[Start of section]
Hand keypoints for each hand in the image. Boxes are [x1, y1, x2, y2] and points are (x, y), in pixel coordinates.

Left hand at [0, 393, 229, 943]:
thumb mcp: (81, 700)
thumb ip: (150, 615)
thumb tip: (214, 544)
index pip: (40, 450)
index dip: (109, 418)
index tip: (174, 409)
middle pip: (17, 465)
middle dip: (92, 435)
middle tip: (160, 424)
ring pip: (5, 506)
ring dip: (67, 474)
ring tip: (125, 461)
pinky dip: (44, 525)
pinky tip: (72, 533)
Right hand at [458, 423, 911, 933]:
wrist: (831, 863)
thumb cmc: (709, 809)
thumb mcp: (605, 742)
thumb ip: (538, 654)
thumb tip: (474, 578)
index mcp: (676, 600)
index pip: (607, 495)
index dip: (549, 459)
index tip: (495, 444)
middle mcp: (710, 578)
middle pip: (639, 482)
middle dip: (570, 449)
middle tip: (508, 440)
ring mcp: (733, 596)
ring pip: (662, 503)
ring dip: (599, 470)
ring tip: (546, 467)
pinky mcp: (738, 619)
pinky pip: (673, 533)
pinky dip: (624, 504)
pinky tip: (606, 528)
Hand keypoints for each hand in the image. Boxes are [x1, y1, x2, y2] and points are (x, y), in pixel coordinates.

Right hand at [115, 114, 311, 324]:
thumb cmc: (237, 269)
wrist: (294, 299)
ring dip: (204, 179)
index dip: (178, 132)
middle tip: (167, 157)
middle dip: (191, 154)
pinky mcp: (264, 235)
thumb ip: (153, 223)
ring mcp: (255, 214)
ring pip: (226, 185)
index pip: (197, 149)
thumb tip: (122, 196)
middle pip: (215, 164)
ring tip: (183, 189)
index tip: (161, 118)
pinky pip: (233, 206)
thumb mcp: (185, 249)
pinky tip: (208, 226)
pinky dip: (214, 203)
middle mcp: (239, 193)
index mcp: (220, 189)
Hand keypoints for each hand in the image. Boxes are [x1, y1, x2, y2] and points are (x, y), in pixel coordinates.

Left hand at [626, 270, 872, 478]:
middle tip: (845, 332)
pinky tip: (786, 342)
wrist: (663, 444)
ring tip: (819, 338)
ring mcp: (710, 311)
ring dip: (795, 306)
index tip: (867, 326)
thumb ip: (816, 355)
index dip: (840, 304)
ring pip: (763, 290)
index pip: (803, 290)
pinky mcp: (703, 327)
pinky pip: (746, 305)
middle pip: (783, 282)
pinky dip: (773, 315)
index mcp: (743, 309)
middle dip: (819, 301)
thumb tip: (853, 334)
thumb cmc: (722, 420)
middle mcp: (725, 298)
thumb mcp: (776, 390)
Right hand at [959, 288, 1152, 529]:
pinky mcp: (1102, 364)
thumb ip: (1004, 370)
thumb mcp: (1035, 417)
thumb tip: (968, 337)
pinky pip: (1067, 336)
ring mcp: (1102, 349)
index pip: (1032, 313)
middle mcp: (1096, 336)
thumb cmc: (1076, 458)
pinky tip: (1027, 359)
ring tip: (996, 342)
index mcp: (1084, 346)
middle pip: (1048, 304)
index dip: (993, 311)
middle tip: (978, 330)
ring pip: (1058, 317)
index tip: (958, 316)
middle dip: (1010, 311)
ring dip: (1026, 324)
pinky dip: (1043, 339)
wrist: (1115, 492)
[End of section]
• Assignment:
Make an exact copy of the lines running from the one with "middle pip: (1048, 304)" to the last line of the listing, including both ends.

• Answer box:
middle pip: (1048, 304)
index dip: (993, 311)
middle tip: (978, 330)
ring pip: (1058, 317)
index tip: (958, 316)
middle dip: (1010, 311)
ring dip: (1026, 324)
pinky dip: (1043, 339)
wrist: (1115, 492)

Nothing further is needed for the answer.